SOR 421 Specification Requires Testing… Really?

Specification Requires Testing… Really?

Abstract

Chris and Fred discuss scenarios where it is (for whatever reason) impossible to demonstrate reliability through testing. Some organizations think that if you can’t demonstrate through testing … then it can’t be a requirement that appears in a specification. So … does this mean that the customer can’t get something that is reliable if we can’t test for it? … can customers even ask for it? Of course they can. The customer knows what they want. Everyone needs to understand that you can verify performance through activities that don’t involve testing (… like analysis). This is how it works for nuclear power plants … so what makes your organization special? Listen to this podcast if this intrigues you.

Key Points

Join Chris and Fred as they discuss scenarios where organizations either struggle or cannot demonstrate reliability through testing. We engineers tend to like unequivocal or ‘certain’ information. The problem is … this doesn’t exist in the real world. Testing often has the ‘visage’ of objectivity, but will always involve uncertainty. Testing can have more uncertainty than analysis that incorporates ‘soft’ information such as expert judgment, physics of failure models and so on. This is because there is so much information out there if you choose to use it. So why do we think that testing results in ‘perfect’ information that no other information source can approach?

Topics include:

  • The specification summarizes what the customer’s wants. It is not a product of Quality Assurance (QA) or verification functions. The end.
  • There are plenty of examples where ‘highly reliable’ things cannot be tested for reliability. Nuclear power plants cannot be tested until failure. Neither can spacecraft, aircraft and many other things that need to be very reliable. How can they be allowed to operate?
  • Things you can’t test for still inform design. If your manager or leader is a robot, then perhaps testing is the only way you can influence design. But this doesn’t apply if we remember that engineers and designers are human beings.

- _Direction 1_:
Write down the part of the episode summary starting with "Join Chris and" and going on through "source can approach?".
- _Direction 2_:
Answer these questions from the episode summary:
(a) Which activity besides testing does it name as a way to verify performance?
(b) What kinds of "soft" information can analysis incorporate?
(c) What does the specification summarize?

- _Items_:
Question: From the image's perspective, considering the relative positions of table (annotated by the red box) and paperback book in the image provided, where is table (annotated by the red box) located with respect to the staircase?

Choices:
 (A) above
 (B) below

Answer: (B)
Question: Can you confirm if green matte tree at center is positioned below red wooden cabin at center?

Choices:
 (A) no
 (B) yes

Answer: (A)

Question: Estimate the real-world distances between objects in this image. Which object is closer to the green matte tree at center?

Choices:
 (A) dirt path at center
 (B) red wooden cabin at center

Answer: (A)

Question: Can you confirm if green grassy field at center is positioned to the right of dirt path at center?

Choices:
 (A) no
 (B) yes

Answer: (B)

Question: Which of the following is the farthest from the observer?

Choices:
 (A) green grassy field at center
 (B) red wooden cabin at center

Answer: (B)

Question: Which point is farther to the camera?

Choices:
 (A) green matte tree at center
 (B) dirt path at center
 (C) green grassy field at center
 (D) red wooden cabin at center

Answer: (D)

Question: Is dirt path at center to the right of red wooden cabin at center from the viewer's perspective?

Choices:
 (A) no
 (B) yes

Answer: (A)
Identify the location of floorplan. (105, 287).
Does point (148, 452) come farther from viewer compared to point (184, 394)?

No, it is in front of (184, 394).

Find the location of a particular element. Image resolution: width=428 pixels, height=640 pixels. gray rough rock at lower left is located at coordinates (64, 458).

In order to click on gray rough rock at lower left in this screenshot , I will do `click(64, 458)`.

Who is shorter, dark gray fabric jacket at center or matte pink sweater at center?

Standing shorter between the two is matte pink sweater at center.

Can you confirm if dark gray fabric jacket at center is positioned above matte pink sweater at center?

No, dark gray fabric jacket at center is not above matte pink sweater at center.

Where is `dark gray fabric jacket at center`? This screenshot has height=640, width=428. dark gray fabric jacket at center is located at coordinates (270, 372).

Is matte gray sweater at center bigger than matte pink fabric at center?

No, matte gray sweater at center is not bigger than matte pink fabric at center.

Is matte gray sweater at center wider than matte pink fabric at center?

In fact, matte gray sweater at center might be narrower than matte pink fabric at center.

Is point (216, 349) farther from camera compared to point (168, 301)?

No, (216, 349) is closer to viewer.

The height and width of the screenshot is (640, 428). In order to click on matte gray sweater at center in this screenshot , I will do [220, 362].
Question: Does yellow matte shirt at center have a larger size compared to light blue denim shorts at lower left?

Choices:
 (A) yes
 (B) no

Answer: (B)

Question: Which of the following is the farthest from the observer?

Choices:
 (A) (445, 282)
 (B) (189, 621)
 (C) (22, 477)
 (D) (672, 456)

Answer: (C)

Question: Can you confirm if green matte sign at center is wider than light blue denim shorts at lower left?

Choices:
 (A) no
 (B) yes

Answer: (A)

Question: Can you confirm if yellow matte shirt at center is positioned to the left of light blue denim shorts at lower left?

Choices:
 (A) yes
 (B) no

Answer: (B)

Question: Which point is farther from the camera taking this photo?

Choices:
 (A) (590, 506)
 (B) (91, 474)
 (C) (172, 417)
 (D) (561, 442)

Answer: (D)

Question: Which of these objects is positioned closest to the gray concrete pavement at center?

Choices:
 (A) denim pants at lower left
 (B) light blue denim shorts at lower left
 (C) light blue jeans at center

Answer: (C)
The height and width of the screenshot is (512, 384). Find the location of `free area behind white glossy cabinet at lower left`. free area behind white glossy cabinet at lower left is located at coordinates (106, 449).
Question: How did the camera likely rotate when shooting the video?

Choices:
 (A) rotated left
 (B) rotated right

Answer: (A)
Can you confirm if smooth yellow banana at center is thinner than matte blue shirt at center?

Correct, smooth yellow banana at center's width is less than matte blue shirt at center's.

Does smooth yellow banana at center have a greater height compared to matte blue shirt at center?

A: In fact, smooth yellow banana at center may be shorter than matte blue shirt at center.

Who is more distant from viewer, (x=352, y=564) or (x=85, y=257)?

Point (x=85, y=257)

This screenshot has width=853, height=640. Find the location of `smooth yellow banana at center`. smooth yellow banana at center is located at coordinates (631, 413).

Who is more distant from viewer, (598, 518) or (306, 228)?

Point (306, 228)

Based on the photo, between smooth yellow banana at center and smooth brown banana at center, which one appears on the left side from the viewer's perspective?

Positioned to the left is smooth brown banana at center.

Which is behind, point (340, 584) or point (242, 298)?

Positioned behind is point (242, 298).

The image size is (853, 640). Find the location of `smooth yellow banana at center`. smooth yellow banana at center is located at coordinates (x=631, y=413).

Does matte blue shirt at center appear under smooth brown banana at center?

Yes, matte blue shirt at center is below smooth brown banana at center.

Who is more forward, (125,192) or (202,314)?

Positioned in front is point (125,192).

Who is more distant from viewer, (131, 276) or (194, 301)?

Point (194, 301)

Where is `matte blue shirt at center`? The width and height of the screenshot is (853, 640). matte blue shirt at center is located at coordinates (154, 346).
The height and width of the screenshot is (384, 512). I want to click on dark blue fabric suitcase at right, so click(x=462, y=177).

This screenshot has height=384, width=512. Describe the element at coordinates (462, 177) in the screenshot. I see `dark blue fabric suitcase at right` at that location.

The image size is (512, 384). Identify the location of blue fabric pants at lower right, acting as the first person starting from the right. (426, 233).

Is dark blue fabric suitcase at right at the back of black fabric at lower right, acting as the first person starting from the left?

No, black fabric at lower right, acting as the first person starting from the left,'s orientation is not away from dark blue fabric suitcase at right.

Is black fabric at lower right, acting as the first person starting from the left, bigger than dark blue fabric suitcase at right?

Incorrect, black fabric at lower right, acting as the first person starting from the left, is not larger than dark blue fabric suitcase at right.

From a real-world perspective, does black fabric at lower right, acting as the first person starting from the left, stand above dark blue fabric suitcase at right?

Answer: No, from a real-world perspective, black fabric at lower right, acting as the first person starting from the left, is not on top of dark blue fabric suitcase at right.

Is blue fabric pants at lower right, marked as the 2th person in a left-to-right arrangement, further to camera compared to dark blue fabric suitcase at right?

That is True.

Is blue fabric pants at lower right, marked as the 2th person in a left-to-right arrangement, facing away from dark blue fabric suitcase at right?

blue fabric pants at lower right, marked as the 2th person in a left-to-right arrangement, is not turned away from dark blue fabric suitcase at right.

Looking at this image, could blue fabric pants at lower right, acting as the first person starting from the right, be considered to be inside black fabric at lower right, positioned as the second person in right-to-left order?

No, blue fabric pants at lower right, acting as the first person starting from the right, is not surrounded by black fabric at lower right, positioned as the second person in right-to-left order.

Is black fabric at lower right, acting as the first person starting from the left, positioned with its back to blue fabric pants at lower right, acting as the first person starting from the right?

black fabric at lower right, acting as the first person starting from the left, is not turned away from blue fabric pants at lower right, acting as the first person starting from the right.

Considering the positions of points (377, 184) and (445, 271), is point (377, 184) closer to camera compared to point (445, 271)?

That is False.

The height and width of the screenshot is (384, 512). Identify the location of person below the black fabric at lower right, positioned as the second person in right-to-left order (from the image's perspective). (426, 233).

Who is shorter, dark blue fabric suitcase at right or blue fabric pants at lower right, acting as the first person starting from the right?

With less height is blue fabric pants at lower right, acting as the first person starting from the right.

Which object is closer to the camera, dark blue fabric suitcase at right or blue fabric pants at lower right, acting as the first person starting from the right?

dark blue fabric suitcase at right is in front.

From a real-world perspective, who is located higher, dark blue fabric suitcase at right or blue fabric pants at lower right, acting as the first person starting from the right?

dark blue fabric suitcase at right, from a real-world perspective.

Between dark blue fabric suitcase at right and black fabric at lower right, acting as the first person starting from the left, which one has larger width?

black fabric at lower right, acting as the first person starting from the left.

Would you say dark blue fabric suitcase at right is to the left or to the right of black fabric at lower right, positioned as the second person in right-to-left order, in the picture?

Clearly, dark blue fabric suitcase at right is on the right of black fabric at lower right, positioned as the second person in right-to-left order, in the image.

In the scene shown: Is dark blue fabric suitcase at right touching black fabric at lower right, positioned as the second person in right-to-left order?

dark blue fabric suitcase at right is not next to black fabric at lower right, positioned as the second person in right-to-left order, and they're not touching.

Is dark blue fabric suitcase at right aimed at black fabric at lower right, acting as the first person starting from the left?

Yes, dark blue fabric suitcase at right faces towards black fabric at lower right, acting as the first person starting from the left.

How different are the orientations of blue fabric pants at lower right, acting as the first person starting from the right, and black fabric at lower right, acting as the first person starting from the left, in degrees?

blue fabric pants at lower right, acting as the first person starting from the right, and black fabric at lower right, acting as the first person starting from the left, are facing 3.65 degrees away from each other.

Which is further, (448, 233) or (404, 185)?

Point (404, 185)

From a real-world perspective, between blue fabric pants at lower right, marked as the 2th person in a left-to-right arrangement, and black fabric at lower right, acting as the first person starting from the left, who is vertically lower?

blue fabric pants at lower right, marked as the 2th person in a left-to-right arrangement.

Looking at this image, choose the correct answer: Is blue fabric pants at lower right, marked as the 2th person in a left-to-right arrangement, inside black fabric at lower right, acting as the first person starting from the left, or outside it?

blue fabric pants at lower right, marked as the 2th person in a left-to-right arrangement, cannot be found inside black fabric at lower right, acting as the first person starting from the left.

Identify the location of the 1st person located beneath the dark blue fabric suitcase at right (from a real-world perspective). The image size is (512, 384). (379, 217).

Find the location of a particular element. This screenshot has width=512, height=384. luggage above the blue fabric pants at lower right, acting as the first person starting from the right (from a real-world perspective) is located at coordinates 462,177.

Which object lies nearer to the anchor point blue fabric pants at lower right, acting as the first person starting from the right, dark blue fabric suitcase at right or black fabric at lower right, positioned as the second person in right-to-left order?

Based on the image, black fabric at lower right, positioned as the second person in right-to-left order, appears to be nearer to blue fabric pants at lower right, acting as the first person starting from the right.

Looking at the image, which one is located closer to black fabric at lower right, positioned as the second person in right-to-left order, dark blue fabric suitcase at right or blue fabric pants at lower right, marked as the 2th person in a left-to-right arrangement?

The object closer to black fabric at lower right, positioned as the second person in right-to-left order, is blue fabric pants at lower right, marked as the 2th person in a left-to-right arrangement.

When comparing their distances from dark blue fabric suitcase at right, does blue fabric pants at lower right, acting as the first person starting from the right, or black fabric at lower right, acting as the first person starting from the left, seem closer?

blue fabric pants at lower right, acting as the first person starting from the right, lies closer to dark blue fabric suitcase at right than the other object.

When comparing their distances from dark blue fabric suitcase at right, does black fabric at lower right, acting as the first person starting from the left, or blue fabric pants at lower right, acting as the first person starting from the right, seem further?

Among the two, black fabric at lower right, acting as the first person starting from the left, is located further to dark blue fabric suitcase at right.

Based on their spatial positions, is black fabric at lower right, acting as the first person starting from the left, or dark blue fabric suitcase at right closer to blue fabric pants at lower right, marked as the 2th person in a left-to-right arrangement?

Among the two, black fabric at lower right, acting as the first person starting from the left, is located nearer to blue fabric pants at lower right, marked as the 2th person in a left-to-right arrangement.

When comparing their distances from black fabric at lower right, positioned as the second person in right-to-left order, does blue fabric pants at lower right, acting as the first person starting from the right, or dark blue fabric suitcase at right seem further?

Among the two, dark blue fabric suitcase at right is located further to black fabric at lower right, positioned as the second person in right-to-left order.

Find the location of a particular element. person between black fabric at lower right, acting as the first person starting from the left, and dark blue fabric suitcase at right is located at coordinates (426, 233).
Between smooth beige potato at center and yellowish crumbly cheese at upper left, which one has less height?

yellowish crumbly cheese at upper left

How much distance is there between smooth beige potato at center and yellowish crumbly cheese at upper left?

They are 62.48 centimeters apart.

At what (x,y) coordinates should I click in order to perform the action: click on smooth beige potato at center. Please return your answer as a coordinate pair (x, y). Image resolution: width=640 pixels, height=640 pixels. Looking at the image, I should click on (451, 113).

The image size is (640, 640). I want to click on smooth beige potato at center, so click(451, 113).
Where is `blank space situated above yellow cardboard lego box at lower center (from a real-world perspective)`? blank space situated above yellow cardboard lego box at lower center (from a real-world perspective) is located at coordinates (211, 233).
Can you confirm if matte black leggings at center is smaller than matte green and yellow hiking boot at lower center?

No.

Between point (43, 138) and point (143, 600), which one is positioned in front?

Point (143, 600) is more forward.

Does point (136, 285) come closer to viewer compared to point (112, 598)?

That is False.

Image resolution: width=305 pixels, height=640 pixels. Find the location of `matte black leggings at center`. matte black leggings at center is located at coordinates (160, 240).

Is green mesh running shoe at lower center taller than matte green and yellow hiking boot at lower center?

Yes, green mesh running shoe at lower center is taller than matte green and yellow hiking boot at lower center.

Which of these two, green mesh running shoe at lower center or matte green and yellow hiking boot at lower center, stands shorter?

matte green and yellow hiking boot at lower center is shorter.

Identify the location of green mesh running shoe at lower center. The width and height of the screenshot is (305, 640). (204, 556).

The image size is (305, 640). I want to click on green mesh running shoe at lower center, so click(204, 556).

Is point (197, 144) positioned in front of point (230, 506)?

- _Correct result 1_:
Join Chris and Fred as they discuss scenarios where organizations either struggle or cannot demonstrate reliability through testing. We engineers tend to like unequivocal or ‘certain’ information. The problem is … this doesn’t exist in the real world. Testing often has the ‘visage’ of objectivity, but will always involve uncertainty. Testing can have more uncertainty than analysis that incorporates ‘soft’ information such as expert judgment, physics of failure models and so on. This is because there is so much information out there if you choose to use it. So why do we think that testing results in ‘perfect’ information that no other information source can approach?

- _Correct result 2_:
(a) Analysis.
(b) Expert judgment and physics of failure models.
(c) What the customer wants.